Quel rapport particulier les enfants dyslexiques et les enfants à haut potentiel entretiennent-ils avec cette pédagogie ? Nous verrons ensuite si ces élèves à la marge de l’hétérogénéité des classes peuvent montrer des réactions comparables face à la notion d’erreur.

Des particularités dans le rapport à l’erreur

les enfants dyslexiques

Les enfants dyslexiques ont, eux, l’habitude de l’erreur : rien de ce qu’ils écrivent, ou lisent, ou apprennent n’est jamais parfait. Ils ne travaillent pas pour la meilleure note mais pour limiter les dégâts ; ils n’apprennent pas pour tout retenir et fonder des savoirs culturels mais pour répondre à l’enseignant, connaissant leur risque d’oublier la majorité de ce qu’un labeur plus pénible que celui des autres a mal fixé dans leur tête. Dans ce contexte, ils comprennent l’importance d’une didactique fondée sur l’erreur mieux que d’autres : ils n’ont jamais su réussir autrement. Leur relation à l’enseignement, depuis le CP, n’est qu’une longue suite d’imperfections et de répétitions, de relectures ciblées, de déperdition d’attention dans un domaine quand ils en améliorent un autre. Cela ne signifie pas qu’on puisse se limiter avec eux à une pédagogie de l’erreur sans veiller à leur équilibre : les élèves dyslexiques qui réussissent quand même à progresser scolairement risquent de saturer. Le jeune s’arrête de travailler, veut prouver son autonomie ; l’adolescent refuse les stratégies parentales et les heures de travail toujours nécessaires… Les erreurs envahissent alors tellement les travaux qu’il n’est plus possible d’en tirer quoi que ce soit de pédagogique. Et les dyslexiques de s’enfoncer dans une dévalorisation forte de leur image scolaire, de passer du « jamais tout juste » au refus de toute trace écrite, de toute tentative de lecture ou d’apprentissage. Plus tôt que pour beaucoup, la pédagogie de l’erreur les a fait mûrir et progresser, et c’est alors d’orientation, de métier dont ils ont besoin d’entendre parler pour regrouper leurs forces vers un avenir réel autre que ce monde artificiel du collège qui ne rassure que celles et ceux qui réussissent.

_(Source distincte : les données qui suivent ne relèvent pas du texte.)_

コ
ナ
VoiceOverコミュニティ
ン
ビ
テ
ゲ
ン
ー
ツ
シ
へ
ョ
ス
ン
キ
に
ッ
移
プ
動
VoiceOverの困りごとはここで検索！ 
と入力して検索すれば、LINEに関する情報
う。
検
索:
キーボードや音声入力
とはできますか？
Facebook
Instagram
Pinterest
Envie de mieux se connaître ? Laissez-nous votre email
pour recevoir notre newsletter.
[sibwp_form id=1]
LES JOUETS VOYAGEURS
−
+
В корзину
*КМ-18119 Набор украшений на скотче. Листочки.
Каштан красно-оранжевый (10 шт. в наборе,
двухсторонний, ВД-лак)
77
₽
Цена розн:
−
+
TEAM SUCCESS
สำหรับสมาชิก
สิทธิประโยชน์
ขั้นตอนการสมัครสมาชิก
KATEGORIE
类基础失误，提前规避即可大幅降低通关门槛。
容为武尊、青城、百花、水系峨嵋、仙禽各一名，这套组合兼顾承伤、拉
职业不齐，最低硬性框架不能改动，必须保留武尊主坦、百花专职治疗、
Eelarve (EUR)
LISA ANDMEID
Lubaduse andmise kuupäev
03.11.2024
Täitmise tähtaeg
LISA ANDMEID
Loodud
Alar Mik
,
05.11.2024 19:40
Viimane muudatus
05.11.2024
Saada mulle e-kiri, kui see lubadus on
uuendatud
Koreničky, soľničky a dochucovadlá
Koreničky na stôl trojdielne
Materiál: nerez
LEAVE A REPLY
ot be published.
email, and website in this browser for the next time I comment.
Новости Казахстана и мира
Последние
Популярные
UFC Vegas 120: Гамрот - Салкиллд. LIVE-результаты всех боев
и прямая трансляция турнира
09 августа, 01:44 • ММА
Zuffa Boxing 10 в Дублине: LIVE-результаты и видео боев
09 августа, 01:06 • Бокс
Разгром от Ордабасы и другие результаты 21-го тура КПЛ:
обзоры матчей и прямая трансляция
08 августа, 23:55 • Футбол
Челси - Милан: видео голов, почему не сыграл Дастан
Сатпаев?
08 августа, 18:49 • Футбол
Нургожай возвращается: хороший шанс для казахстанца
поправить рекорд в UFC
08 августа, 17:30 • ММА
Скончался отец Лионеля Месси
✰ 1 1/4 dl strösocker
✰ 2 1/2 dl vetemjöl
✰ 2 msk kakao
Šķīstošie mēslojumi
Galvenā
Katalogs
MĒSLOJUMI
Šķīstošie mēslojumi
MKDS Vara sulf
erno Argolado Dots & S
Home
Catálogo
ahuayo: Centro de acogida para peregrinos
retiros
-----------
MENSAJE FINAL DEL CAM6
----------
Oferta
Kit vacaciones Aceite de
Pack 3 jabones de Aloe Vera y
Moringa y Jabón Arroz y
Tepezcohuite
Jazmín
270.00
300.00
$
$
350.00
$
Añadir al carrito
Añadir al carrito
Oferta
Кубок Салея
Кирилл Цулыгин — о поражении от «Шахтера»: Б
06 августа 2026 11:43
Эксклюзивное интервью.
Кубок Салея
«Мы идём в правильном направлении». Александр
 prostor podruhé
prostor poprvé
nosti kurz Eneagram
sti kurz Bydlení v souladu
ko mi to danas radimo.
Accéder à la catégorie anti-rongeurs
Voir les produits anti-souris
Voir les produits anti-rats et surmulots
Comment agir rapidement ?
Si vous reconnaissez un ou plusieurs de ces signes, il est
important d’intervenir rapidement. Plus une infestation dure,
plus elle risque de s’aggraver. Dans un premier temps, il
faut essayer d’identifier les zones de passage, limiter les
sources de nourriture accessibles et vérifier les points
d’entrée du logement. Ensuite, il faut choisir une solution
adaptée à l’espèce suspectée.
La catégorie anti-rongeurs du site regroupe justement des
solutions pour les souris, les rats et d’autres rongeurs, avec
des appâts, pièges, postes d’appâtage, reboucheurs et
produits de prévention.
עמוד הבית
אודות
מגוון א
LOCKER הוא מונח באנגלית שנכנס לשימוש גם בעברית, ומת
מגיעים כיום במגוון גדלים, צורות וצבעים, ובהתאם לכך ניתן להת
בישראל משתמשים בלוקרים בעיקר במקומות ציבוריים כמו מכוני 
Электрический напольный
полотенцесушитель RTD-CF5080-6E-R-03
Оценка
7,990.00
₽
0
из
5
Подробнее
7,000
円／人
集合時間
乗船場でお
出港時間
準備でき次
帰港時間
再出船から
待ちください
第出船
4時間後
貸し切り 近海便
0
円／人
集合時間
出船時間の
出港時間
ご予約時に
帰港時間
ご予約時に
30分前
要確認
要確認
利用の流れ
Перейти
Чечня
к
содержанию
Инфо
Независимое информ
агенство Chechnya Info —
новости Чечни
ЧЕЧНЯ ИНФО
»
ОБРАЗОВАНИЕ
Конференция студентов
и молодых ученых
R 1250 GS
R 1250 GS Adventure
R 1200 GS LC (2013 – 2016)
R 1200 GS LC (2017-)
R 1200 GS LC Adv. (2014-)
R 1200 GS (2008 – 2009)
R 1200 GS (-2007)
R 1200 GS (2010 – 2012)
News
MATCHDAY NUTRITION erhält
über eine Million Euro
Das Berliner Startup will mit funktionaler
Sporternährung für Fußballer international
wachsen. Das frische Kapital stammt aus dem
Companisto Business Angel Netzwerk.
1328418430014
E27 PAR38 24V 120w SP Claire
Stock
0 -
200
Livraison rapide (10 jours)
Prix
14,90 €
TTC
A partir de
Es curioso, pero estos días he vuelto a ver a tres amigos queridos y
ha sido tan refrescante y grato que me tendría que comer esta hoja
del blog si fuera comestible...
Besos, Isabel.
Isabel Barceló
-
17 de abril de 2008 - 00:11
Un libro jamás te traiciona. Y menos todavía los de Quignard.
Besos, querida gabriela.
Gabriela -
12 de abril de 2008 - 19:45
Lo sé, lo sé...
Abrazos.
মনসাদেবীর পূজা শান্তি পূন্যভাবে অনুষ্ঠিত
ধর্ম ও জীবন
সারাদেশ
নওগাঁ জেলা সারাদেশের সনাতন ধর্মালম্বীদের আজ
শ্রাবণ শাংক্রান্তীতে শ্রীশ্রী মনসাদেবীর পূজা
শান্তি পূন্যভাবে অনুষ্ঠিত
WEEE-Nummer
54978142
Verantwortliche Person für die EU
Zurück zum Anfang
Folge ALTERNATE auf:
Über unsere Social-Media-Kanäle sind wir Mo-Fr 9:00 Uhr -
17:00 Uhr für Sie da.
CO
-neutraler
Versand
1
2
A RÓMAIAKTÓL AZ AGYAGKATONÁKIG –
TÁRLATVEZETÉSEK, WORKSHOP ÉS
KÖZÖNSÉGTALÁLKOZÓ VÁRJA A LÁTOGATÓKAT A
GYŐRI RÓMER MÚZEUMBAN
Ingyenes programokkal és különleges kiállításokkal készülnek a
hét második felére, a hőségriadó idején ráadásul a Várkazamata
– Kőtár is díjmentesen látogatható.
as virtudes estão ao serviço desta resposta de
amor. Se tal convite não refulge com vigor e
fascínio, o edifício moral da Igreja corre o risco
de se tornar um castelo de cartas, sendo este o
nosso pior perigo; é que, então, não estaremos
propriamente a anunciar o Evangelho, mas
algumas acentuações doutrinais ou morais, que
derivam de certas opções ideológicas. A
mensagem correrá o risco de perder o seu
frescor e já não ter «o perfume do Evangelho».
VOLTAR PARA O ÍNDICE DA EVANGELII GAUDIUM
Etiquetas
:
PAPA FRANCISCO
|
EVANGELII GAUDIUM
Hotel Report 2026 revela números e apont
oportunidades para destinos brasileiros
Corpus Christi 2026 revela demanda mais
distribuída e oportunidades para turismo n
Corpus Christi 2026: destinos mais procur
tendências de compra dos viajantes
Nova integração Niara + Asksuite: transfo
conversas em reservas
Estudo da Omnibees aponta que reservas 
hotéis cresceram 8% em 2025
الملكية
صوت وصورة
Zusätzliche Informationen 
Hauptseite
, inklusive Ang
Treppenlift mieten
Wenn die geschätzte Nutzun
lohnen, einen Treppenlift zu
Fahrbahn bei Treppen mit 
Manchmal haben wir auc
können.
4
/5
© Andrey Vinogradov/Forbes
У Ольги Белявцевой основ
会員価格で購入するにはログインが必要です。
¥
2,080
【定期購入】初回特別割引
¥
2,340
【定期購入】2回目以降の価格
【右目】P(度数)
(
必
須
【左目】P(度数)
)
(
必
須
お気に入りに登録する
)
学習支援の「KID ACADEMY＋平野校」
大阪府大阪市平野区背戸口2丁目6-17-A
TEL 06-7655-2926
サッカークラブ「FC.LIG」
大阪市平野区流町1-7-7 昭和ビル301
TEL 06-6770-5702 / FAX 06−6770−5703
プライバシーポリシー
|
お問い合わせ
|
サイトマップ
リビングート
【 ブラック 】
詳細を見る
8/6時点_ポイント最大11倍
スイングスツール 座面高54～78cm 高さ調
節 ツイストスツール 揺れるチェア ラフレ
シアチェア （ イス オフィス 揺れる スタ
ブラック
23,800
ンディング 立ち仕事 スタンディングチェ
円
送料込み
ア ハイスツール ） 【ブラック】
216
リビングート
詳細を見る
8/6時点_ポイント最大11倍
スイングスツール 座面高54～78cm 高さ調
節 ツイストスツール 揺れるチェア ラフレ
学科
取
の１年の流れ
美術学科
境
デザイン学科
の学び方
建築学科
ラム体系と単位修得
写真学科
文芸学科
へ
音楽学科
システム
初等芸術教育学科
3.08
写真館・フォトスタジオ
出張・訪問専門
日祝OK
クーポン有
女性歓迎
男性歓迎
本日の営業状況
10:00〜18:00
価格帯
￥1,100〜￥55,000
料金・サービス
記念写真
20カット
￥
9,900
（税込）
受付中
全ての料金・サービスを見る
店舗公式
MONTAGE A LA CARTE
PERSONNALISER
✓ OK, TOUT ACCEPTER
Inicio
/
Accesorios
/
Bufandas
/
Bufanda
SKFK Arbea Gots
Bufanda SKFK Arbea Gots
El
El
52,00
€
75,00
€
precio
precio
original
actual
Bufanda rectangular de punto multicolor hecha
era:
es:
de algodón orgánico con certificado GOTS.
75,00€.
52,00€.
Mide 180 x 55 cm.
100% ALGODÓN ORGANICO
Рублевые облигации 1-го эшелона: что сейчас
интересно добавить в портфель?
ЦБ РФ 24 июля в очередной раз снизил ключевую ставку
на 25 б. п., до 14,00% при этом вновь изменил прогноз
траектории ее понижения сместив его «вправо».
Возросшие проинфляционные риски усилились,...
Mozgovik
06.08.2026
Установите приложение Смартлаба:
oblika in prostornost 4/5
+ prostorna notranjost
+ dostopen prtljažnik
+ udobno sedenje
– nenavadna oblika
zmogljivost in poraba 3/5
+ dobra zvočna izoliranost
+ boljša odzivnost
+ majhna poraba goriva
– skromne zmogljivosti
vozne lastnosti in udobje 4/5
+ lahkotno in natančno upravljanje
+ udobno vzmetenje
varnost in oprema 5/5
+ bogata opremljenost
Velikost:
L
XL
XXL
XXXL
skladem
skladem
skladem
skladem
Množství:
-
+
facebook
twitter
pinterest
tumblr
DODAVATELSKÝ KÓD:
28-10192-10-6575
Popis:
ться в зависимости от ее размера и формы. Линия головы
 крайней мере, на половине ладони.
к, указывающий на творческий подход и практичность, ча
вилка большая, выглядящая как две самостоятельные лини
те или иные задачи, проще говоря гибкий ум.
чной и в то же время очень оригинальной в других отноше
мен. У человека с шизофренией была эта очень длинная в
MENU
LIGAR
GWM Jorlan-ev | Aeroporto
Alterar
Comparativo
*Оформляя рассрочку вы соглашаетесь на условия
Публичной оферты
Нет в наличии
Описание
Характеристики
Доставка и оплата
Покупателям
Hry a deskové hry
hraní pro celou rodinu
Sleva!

les enfants à haut potentiel

Cette réaction de refus, cette dévalorisation forte, cette perte de l’estime de soi peut toucher aussi sûrement les enfants à haut potentiel. Certains d’entre eux sont sous-réalisateurs, c’est à dire qu’ils écrivent et parlent peu, et que leur mémoire parfois hors-norme ne s’encombre pas de ce que nous voudrions leur faire stocker. Dans ce cas de figure, toute évaluation, tout travail que nous leur soumettons est jaugé et se retrouve recalé, considéré comme inutile. L’enfant est en souffrance : il ne comprend pas pourquoi on lui demande d’adopter cette démarche de pédagogie de l’erreur. Lorsqu’il a, lors des devoirs précédents, rendu un travail et qu’il a vu qu’il devait recommencer, corriger, développer… il est souvent tombé des nues : il fait un effort (alors qu’il ne maîtrise pas les aboutissant implicites et scolaires de l’enseignant) et on lui montre que ce n’est pas bien (ratures, parties soulignées, passages à développer) et que le travail continue. Mais l’effort fait était déjà considérable, et continuer constitue une réelle souffrance. Dans ce cas de figure, la pédagogie de l’erreur joue comme un fusil à un seul coup, et ce n’est que l’erreur de l’enseignant qu’elle met en valeur. A se demander si les EHP sous-réalisateurs ne le sont pas devenus, pour celles et ceux qui gardent une estime d’eux assez élevée, à force de didactique basée sur l’erreur. Le début d’année doit nous renseigner sur la relation au travail de ces élèves, et il s’agit ensuite de s’adapter, d’accepter que la répétition, l’amélioration ne fonctionnent pas avec certains élèves… et que donc la pédagogie de l’erreur peut être vaine et même néfaste : on perd les écrits des élèves échaudés par cette démarche que certains enfants à haut potentiel, à l’opposé des enfants dyslexiques, n’ont jamais utilisée naturellement – elle est de surcroît considérée comme couteuse en temps, inutile, source de contrainte pour l’élève. Des moyens de contournement individuels (alliés à une connaissance de leurs mécanismes de travail, de leurs centres d’intérêt) sont alors nécessaires.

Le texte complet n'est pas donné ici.